# Chuck Roast (18 hour SV)



## link (May 21, 2018)

I had a Chuck Roast in the freezer so I decided to put it into the SV and let it go for a while. I put Salt, Pepper and Garlic powder on it and into a bag. This went for 18 hours and was fall apart delicious! once done I seared it on the Chimney (like a rocket stove, sears fast)
Came out great.
Picture 1 - Out of the SV (not too pretty)
Picture 2 - Being seared
Picture 3 - Resting
Picture 4 - Sliced up

Thanks for looking
Link


----------



## weedeater (May 21, 2018)

Looks good Link!
What was the temp in the SV?
Looks like 134 degrees or so!
Like!

Weedeater


----------



## Geebs (May 21, 2018)

Looks awesome!

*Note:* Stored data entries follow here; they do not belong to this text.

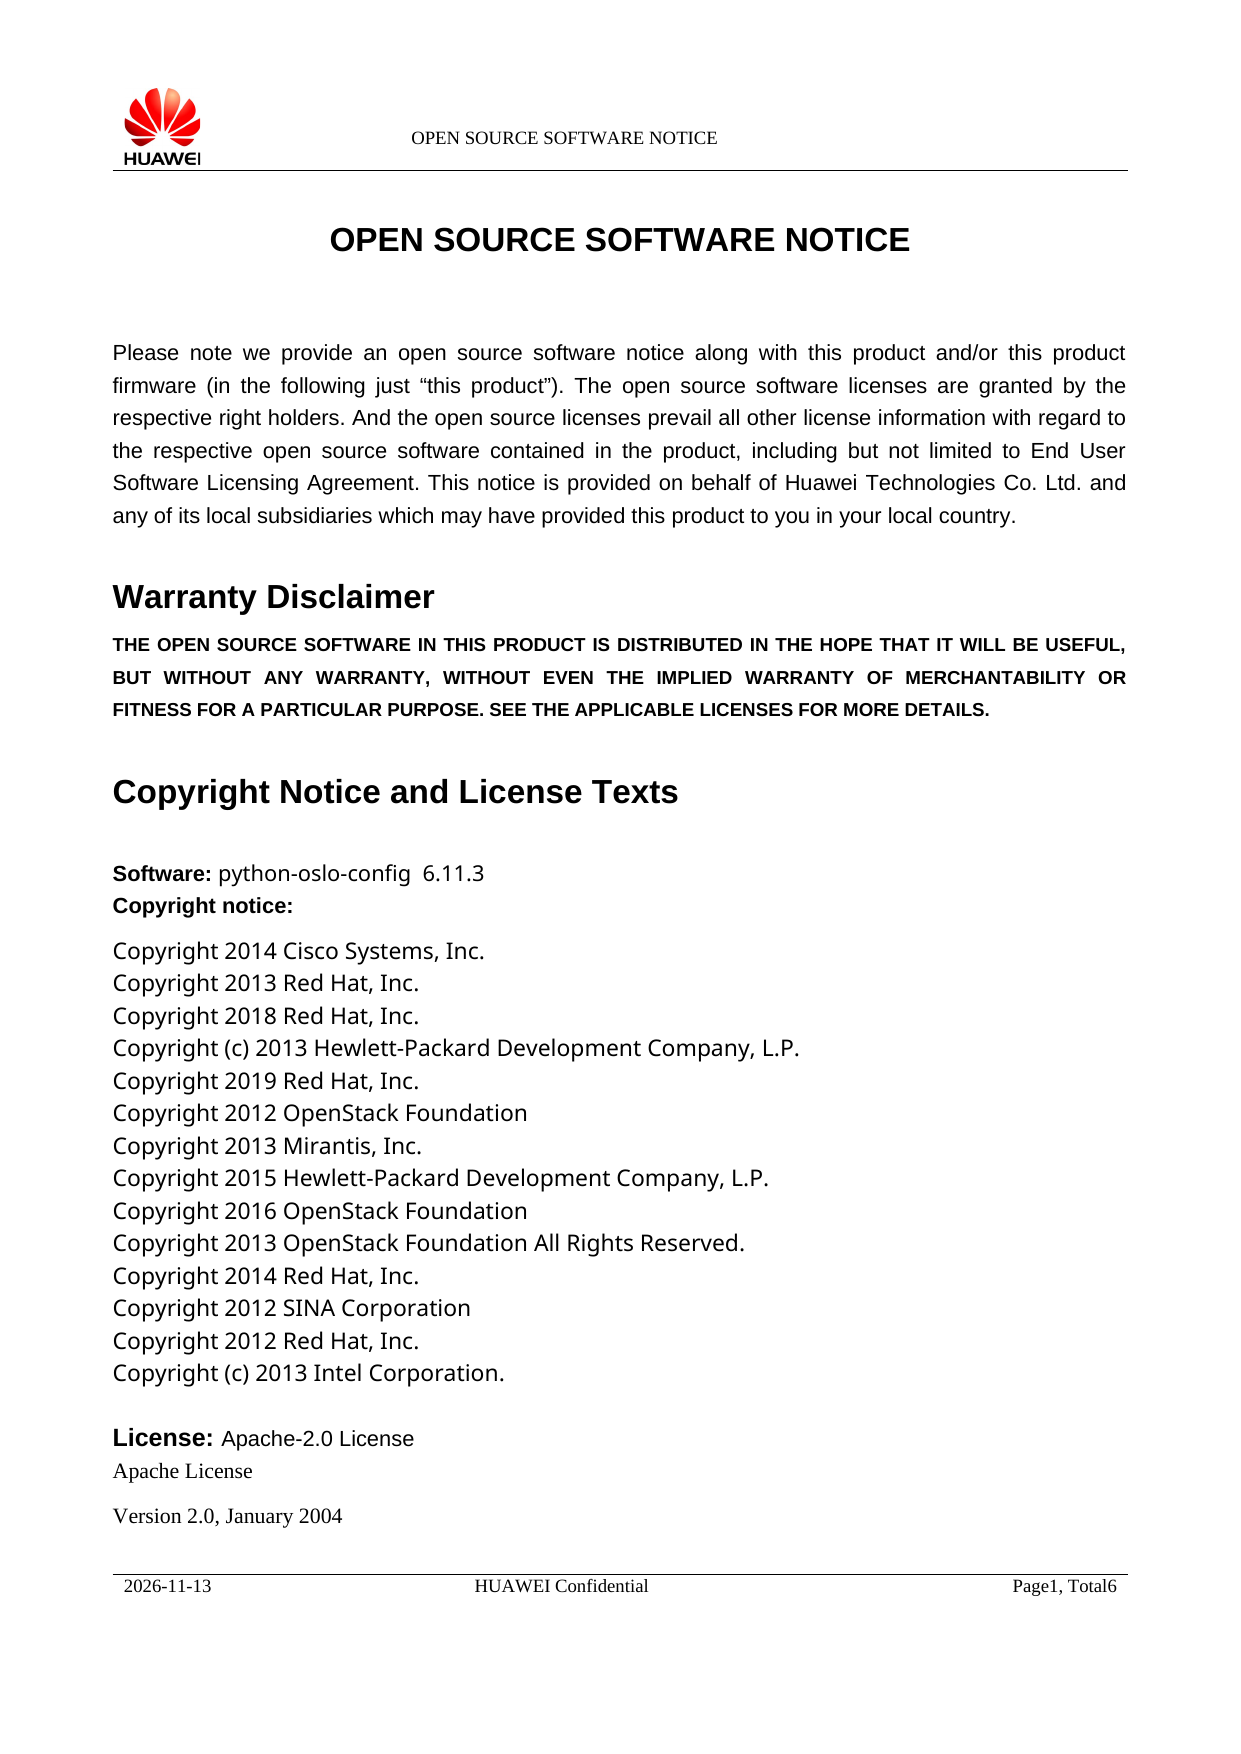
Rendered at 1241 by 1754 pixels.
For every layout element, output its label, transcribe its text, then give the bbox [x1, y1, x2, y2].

text Copyright 2016 OpenStack Foundation [112, 1194, 1128, 1226]
text Copyright (c) 2013 Hewlett-Packard Development Company, L.P. [112, 1031, 1128, 1064]
text Copyright 2013 OpenStack Foundation All Rights Reserved. [112, 1226, 1128, 1259]
text The open source software in this product is distributed in the hope that it will be useful, but WITHOUT ANY WARRANTY, without even the implied warranty of MERCHANTABILITY or FITNESS FOR A PARTICULAR PURPOSE. See the applicable licenses for more details. [112, 629, 1128, 726]
text License: Apache-2.0 License [112, 1421, 1128, 1454]
text Copyright 2014 Red Hat, Inc. [112, 1259, 1128, 1291]
text Copyright 2019 Red Hat, Inc. [112, 1064, 1128, 1096]
text Warranty Disclaimer [112, 564, 1128, 629]
text Copyright 2012 SINA Corporation [112, 1291, 1128, 1324]
text Copyright Notice and License Texts [112, 759, 1128, 824]
text Copyright 2012 Red Hat, Inc. [112, 1324, 1128, 1356]
picture [124, 88, 201, 165]
text Copyright 2013 Mirantis, Inc. [112, 1129, 1128, 1161]
title Software: python-oslo-config 6.11.3 [112, 856, 1128, 889]
text Version 2.0, January 2004 [112, 1499, 1128, 1532]
text Copyright 2012 OpenStack Foundation [112, 1096, 1128, 1129]
text Please note we provide an open source software notice along with this product and/or this product firmware (in the following just “this product”). The open source software licenses are granted by the respective right holders. And the open source licenses prevail all other license information with regard to the respective open source software contained in the product, including but not limited to End User Software Licensing Agreement. This notice is provided on behalf of Huawei Technologies Co. Ltd. and any of its local subsidiaries which may have provided this product to you in your local country. [112, 336, 1128, 531]
text Apache License [112, 1454, 1128, 1486]
text Copyright 2018 Red Hat, Inc. [112, 999, 1128, 1031]
text Copyright notice: [112, 889, 1128, 921]
text Copyright 2013 Red Hat, Inc. [112, 966, 1128, 999]
text Copyright 2014 Cisco Systems, Inc. [112, 934, 1128, 966]
text Copyright 2015 Hewlett-Packard Development Company, L.P. [112, 1161, 1128, 1194]
text OPEN SOURCE SOFTWARE NOTICE [112, 206, 1128, 271]
text Copyright (c) 2013 Intel Corporation. [112, 1356, 1128, 1389]
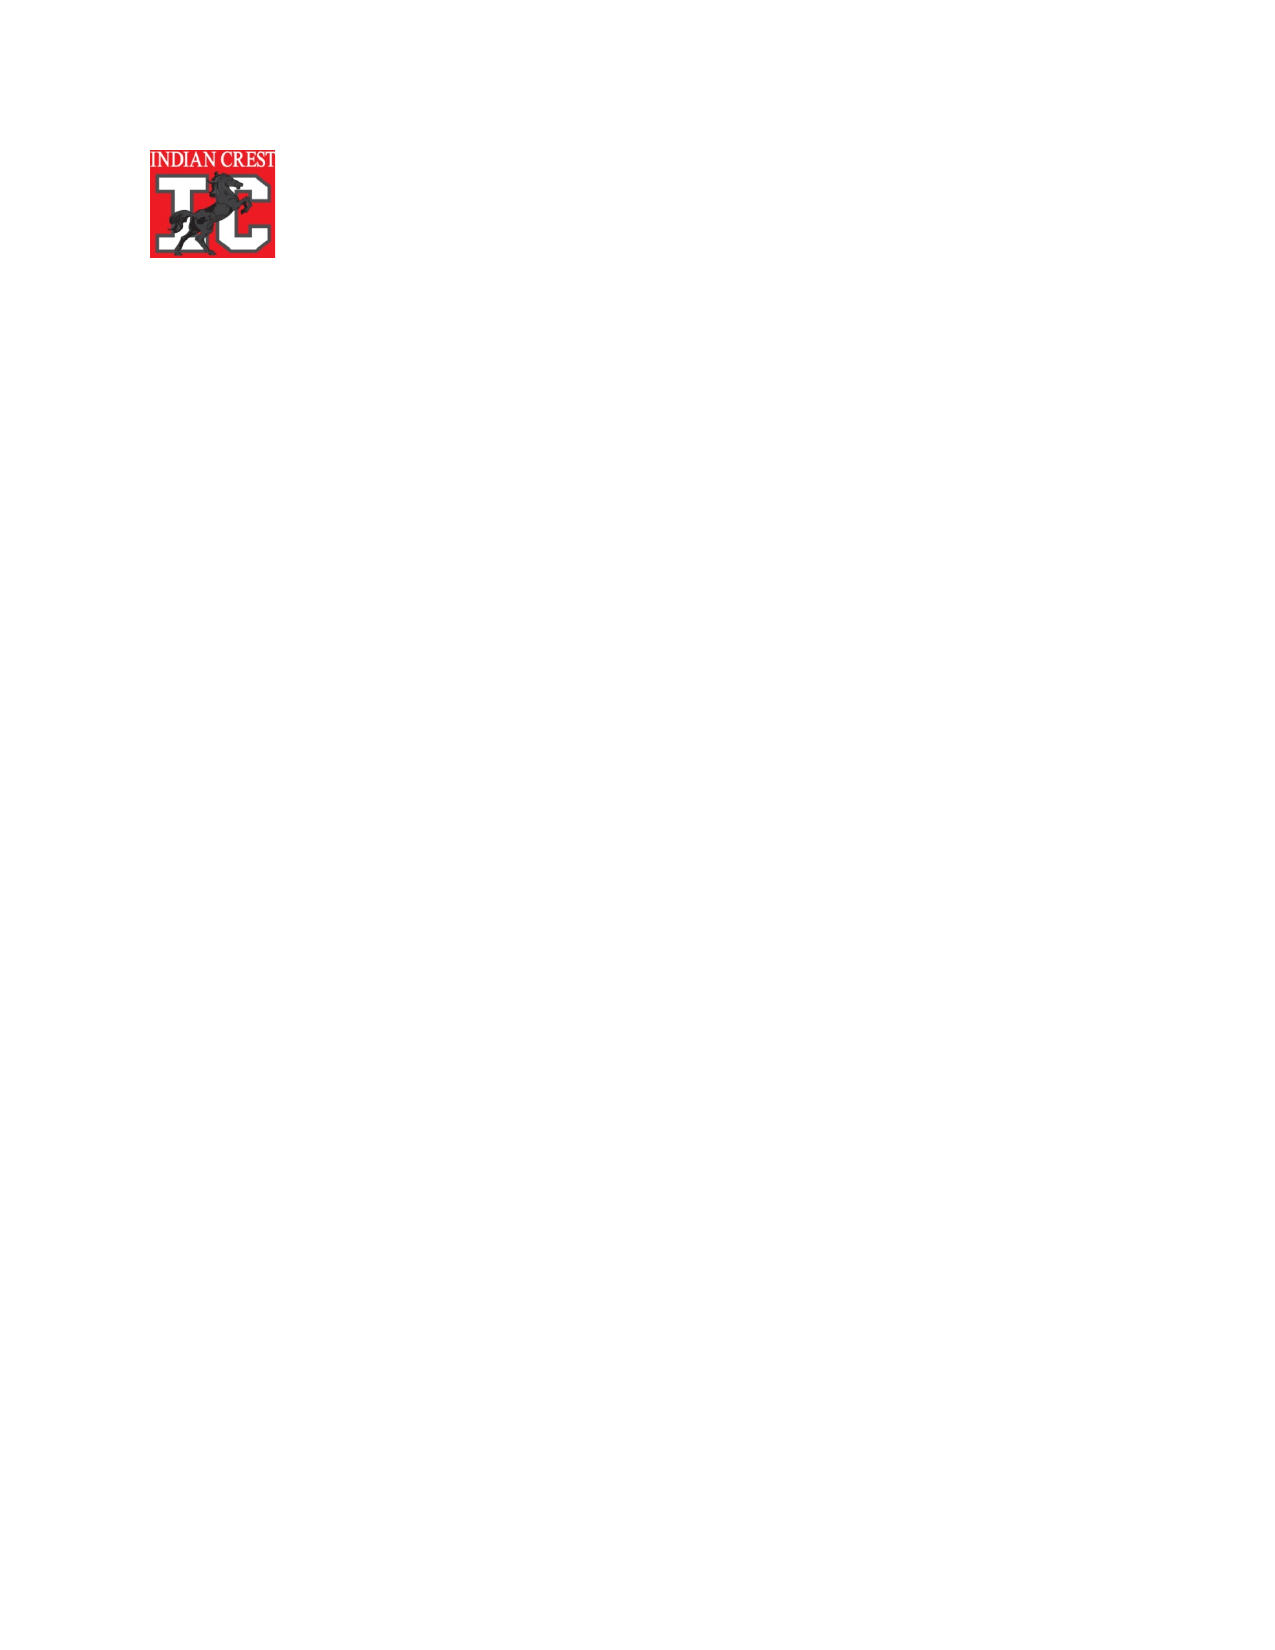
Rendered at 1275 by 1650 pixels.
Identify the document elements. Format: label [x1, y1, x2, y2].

Cant wait to get my hands on a SV.


----------



## link (May 21, 2018)

weedeater said:


> Looks good Link!
> What was the temp in the SV?
> Looks like 134 degrees or so!
> Like!
> ...


Damn you are good! Set to 135° 
Link


----------



## SmokinAl (May 21, 2018)

Looks fantastic!
The last one I did, I did 133 for 21 hours.
Same result, you could cut it with a fork.
For $100 the SV is about the best thing I have bought for the kitchen in a long time!
Al


----------